Looking at the config you have logging, monitoring and repo running on the same box. My guess would be that its starved for resources and thats why it takes so long for opensearch to spin up. If that is the case you would have a hard time using the services to begin with.
What are the specs of the box?
yes that is a valid point, we are given only a small cluster with limited configuration, hence had to club them together.
VMs (each 4vCPUs, 16GB RAM) | Hosted software | Storage requirements (disk) |
---|---|---|
1 | Kubernetes master, haproxy, kafka | 64 gb |
2 & 3 | Kubernetes worker node | 32 gb |
4 | DB(db data, db log, backup data, backup service log) | 64 gb |
5 | Repo, logging, monitoring | 100 GB |
As @seriva already mentioned, it looks like you're running out of resources on the vm. To go through the installation process, as a workaround, you can modify the failing task by adding a timeout
parameter:
https://github.com/hitachienergy/epiphany/blob/v2.0/ansible/playbooks/roles/opensearch/tasks/configure-opensearch.yml#L123 (/epicli/ansible/playbooks/roles/opensearch/tasks/configure-opensearch.yml
in the container).
However, I would expect further problems with the proper operation of all services.
Yes, agreed with what @przemyslavic said. Hosting repo/logging/monitoring on a single box that size might be to much. By default logging and monitoring run on separate VMs of the size you are using so expect more problems when the services would be under load.
My advice is to scale up that machine or separate services over multiple machines.
@rahulrajanrepo Any more input from your side or something more needed from our side? Or can this issue be closed?
Hi Seriva,
Just want to know the minimum hardware requirement for each server to perform seamlessly , thanks.
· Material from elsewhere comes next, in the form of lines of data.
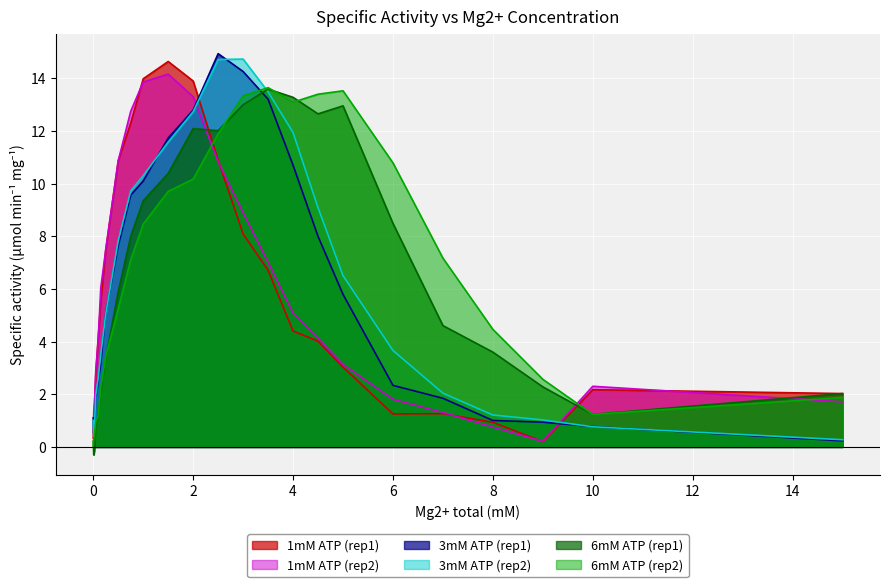

The value of 1mM ATP (rep1) at 0.1 is 2.7. True or false?

False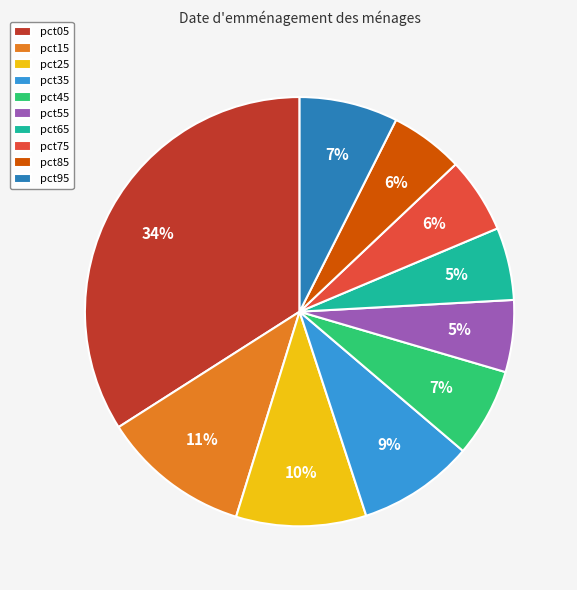

Which slice is the largest?

pct05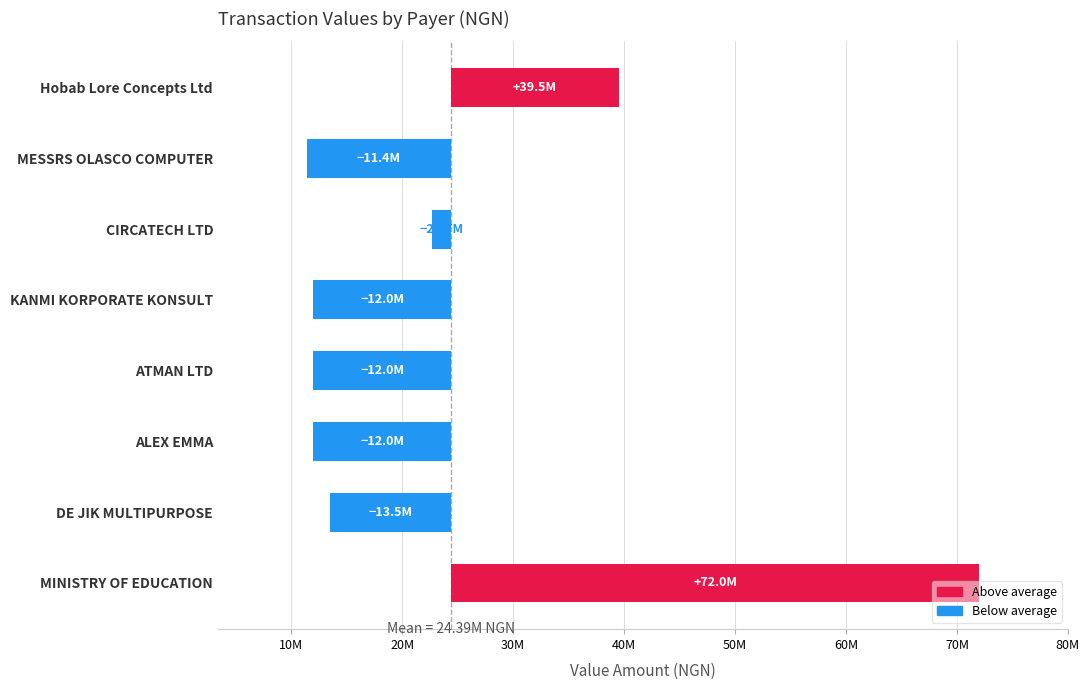

Count the number of categories in the chart.

8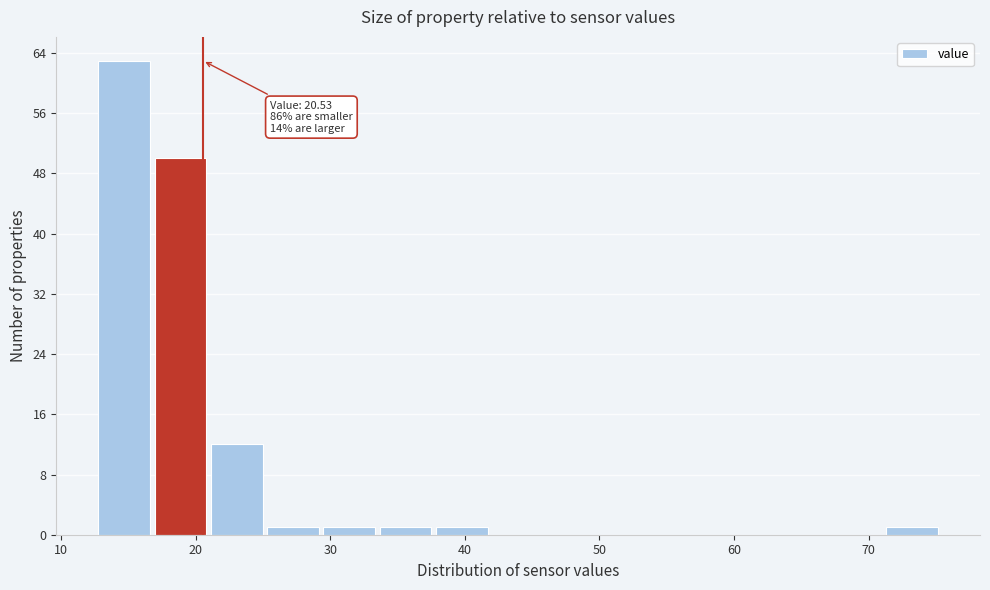

Which range on the x-axis has the tallest bar?

13 to 17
That is not something we can answer as this is project specific. For our testing of clusters in the Azure cloud without an application on top we use the following VM sizes per component separately:
Logging: Standard_DS2_v2
Monitoring: Standard_DS2_v2
Repository: Standard_DS1_v2
Again this is an empty clusters so you need to check with the project what load you are expecting and adjust accordingly. Closing the issue as this is not Epiphany related but project.